- Quoted passage -
************

Think of the Children. Kerry Wilkinson. Pan Books (2013)

An enjoyable crime story, the plot is clever and well structured, the story telling does not quite engage the reader with the cast. A fatal car crash reveals the body of a missing child in the boot of the car and a map to to location where items from a much older and colder missing child case are found. The investigation uncovers a list of names of children and then another child goes missing and the investigation becomes a race against time. The story unfolds very well, the reveals are cleverly staged and the plot threads are very smartly handled. The resolution is satisfying bitter and complete.
The plot mechanics that drive the story are excellent, the various elements of the story overlap and interact in an effective way. The investigation is competent and the the flow of the action is thoughtful and considered. The problem with the book is the cast, in particular the lead character, Detective Sergent  Jessica Daniel. While it is a relief that she is not a maladjusted gargoyle with a substance abuse problem in continual conflict with her, remarkably stupid, superiors, she is also not engaging either. This is not for want of trying, DS Daniel is given plenty of time and scope to make her mark on the story and an effort is made to give her an extended life beyond her job as well as to be effective within it. She simply does not transfer well off the page to inhabit the reader's imagination, she remains too attached to the plot.

************

- Supplied material -
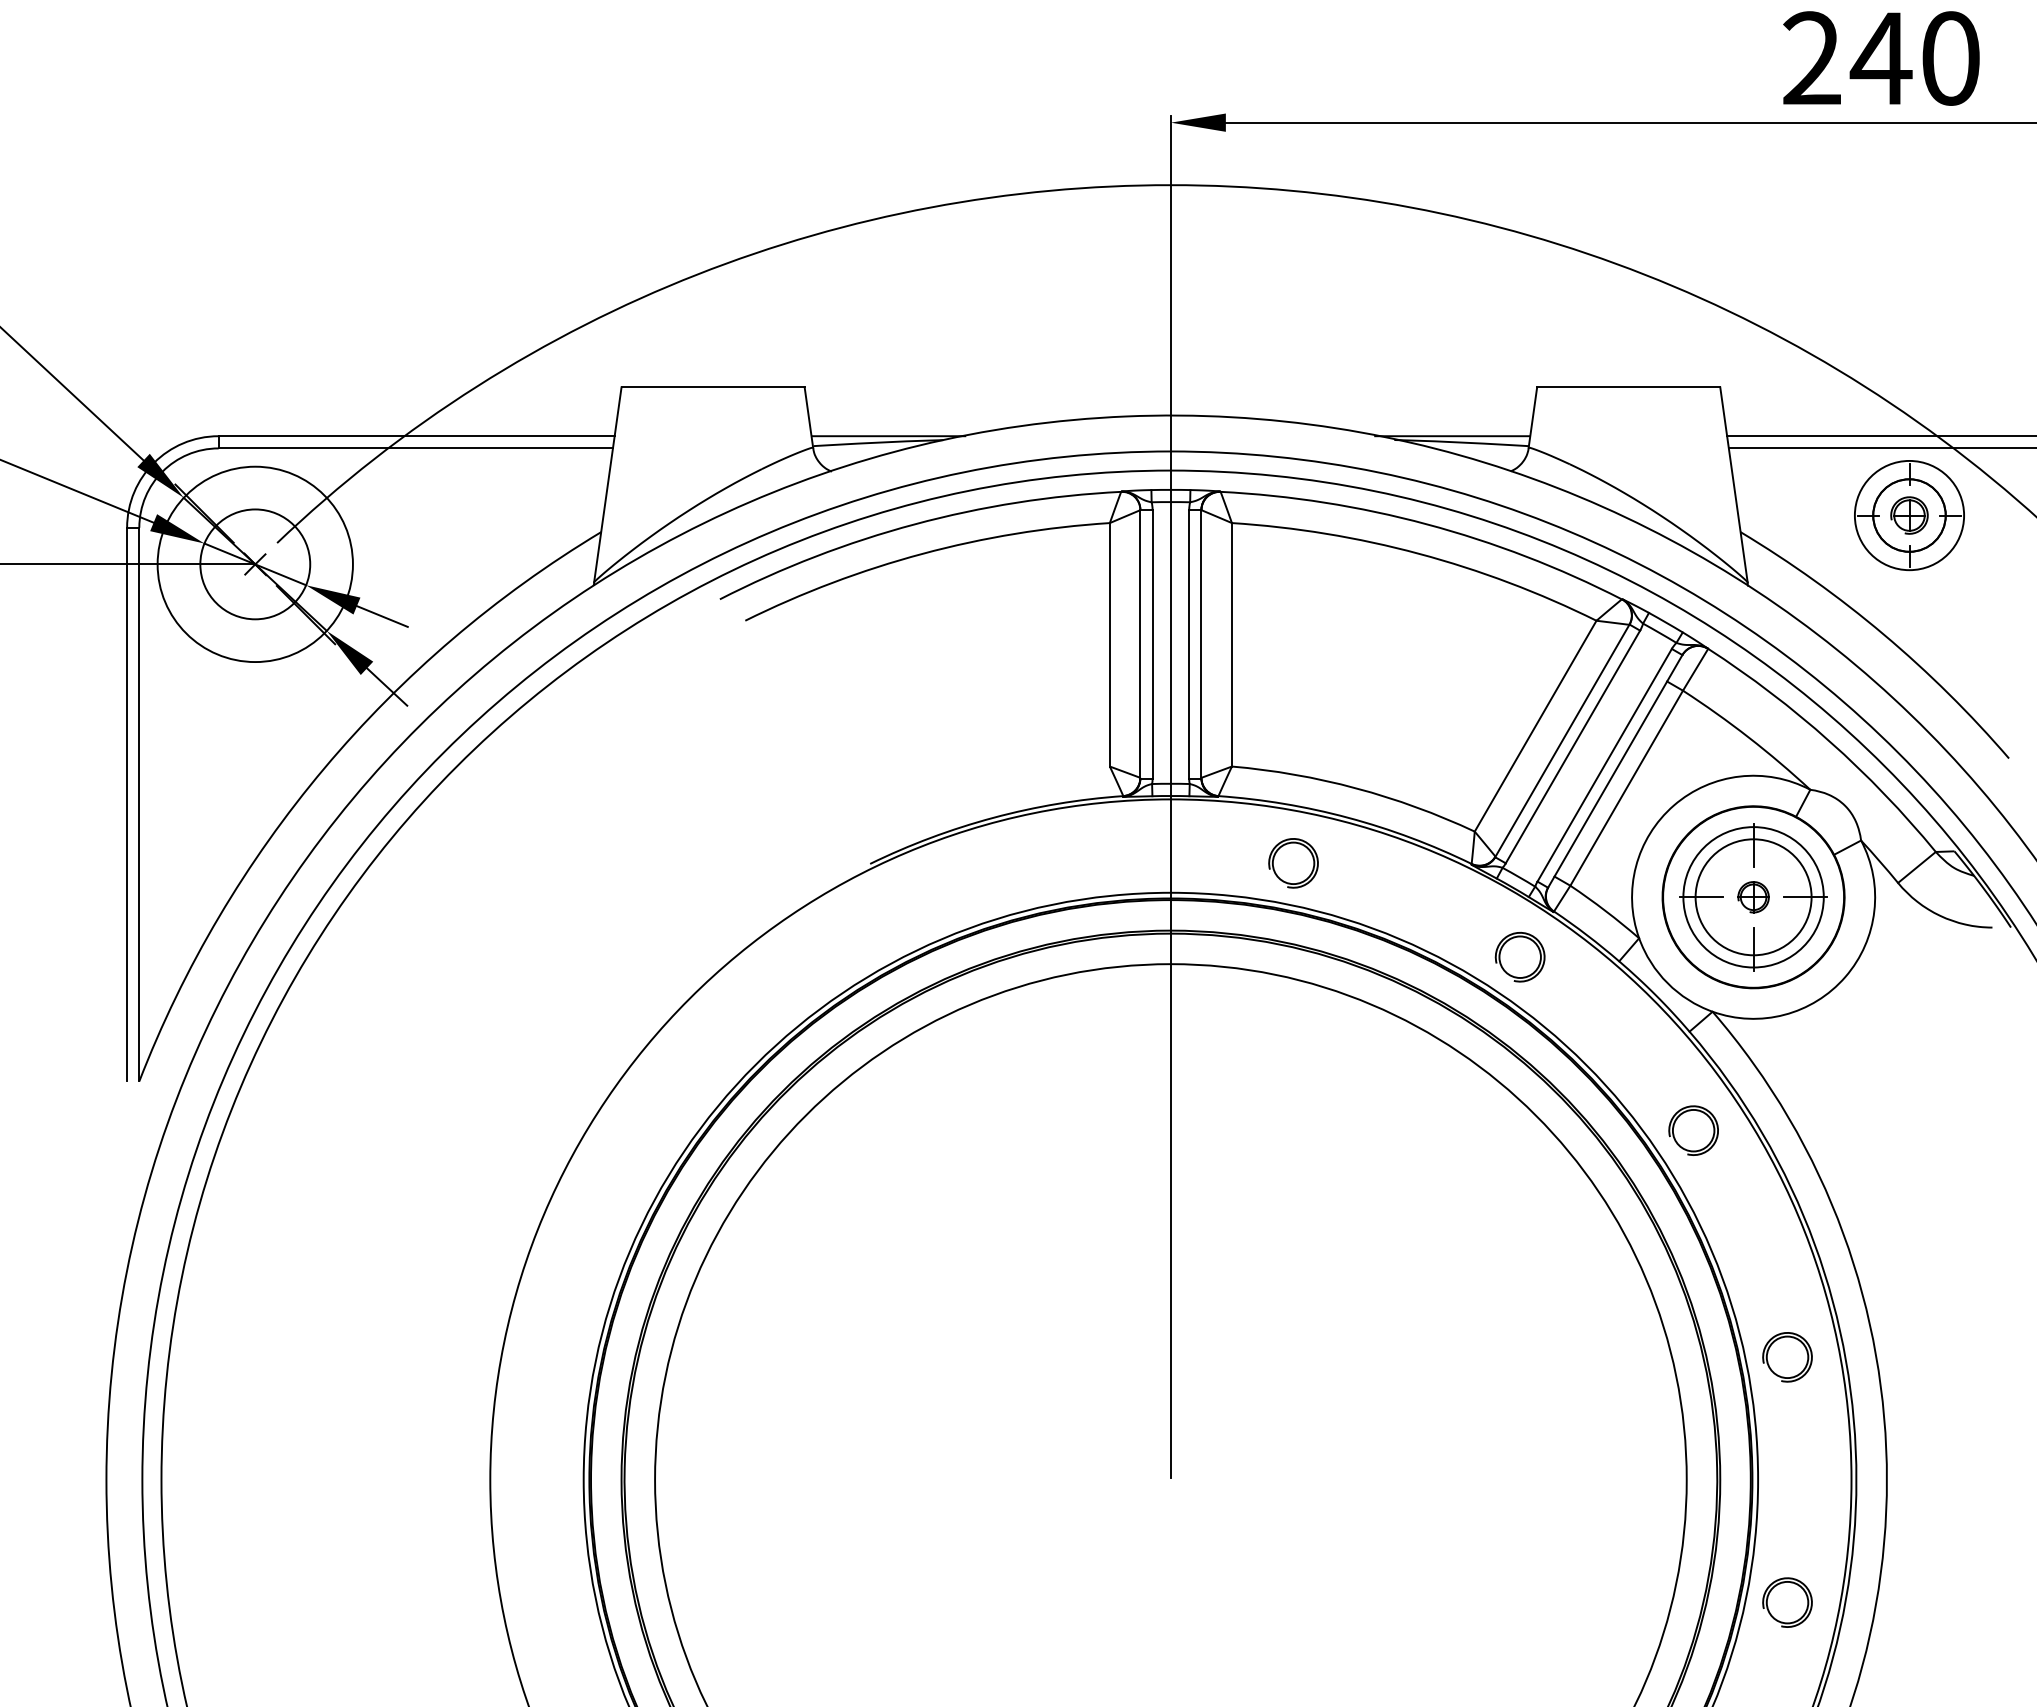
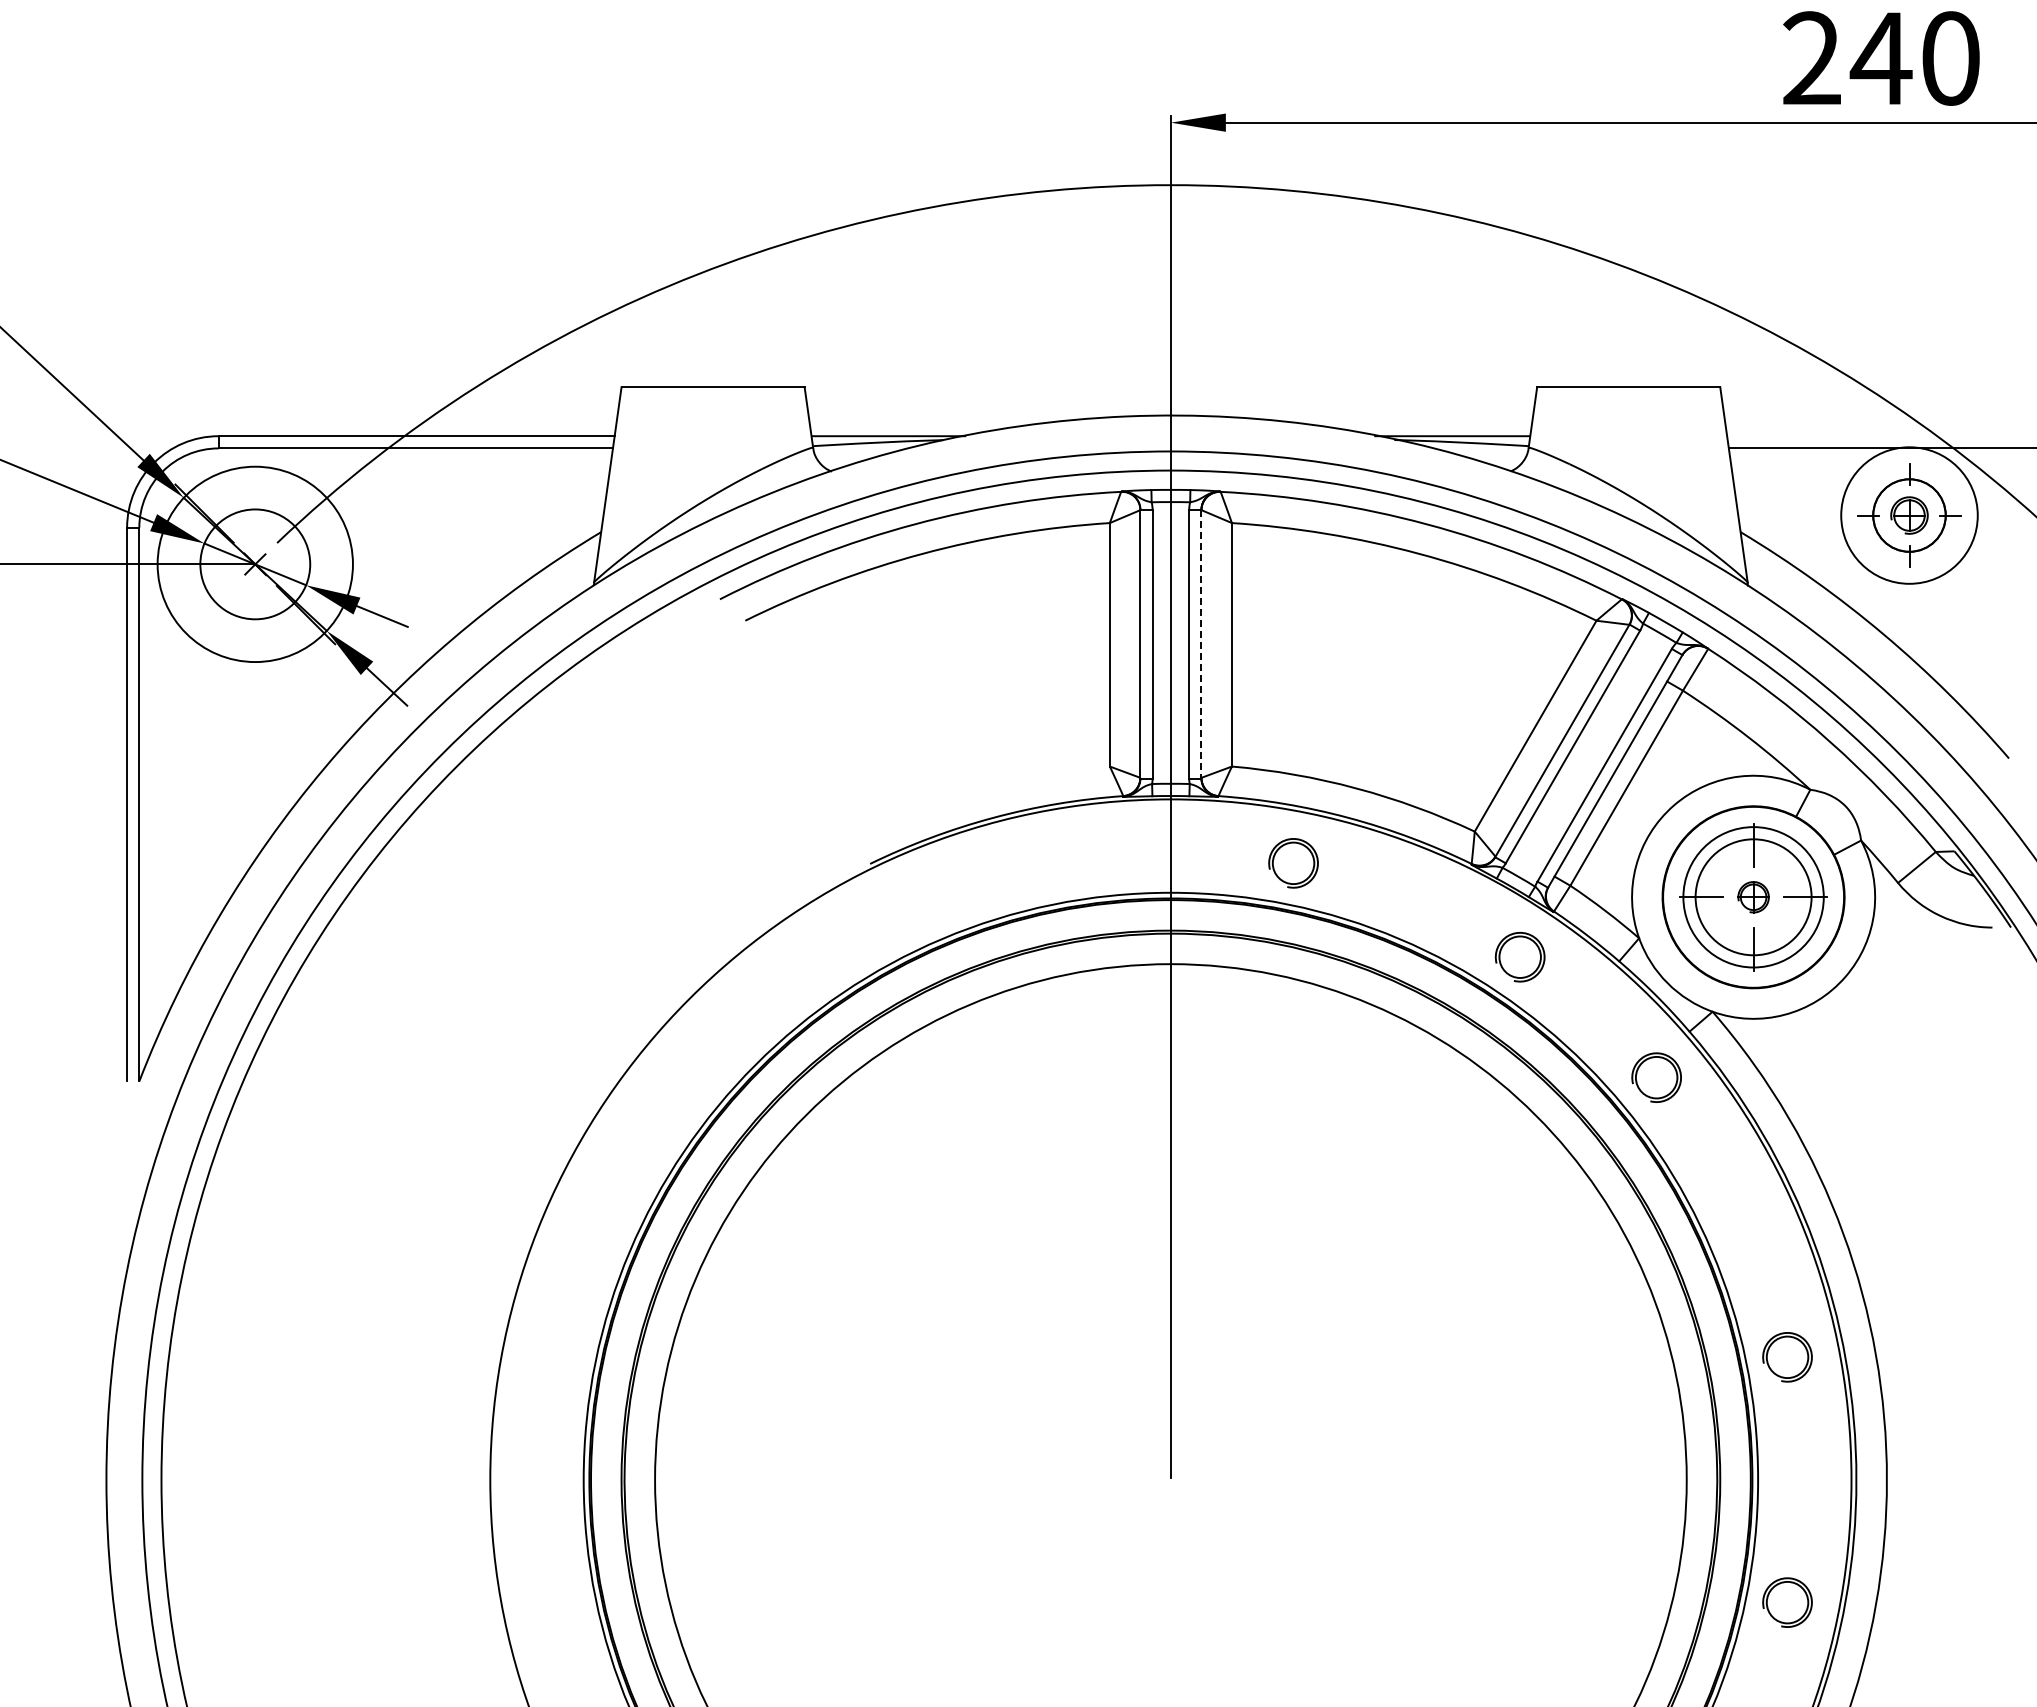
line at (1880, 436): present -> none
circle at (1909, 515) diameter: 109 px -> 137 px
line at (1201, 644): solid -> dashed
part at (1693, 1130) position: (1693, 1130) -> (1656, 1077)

************

- What to work on -
• a. From the review of Think of the Children above, copy out the passage from "Think of the" to "bitter and complete." word for word.
• b. Answer these questions from the review of Think of the Children:
(i) What is found in the boot of the car after the fatal crash?
(ii) What are the given name and surname of the book's lead character?
(iii) Which publisher and year does the review give for the book?
• c. Write what comes next in the review of Think of the Children, picking up right after its final sentence.

- Outputs -
• a.
Think of the Children. Kerry Wilkinson. Pan Books (2013)

An enjoyable crime story, the plot is clever and well structured, the story telling does not quite engage the reader with the cast. A fatal car crash reveals the body of a missing child in the boot of the car and a map to to location where items from a much older and colder missing child case are found. The investigation uncovers a list of names of children and then another child goes missing and the investigation becomes a race against time. The story unfolds very well, the reveals are cleverly staged and the plot threads are very smartly handled. The resolution is satisfying bitter and complete.

• b.
(i) The body of a missing child.
(ii) Jessica Daniel.
(iii) Pan Books, 2013.

• c.
It is the supporting cast that performs the best, the range of civilians caught up in the events that are swirling around them. Kerry Wilkinson has a gift to bring a character to life in a short space and give then credible, scruffy presence and weight. It may be because they are involved in greater extremes of emotion or action that they glow more brightly than the central players. A effort may have been made to present them as more balanced and that has served to dampen them down a bit. If Kerry Wilkinson was a bit more theatrical with his cast the book would lift more.
The plot has a very nice slice of restrained melodrama in it, the central cast could have benefited from a little less restraint and a little more melodrama to match it.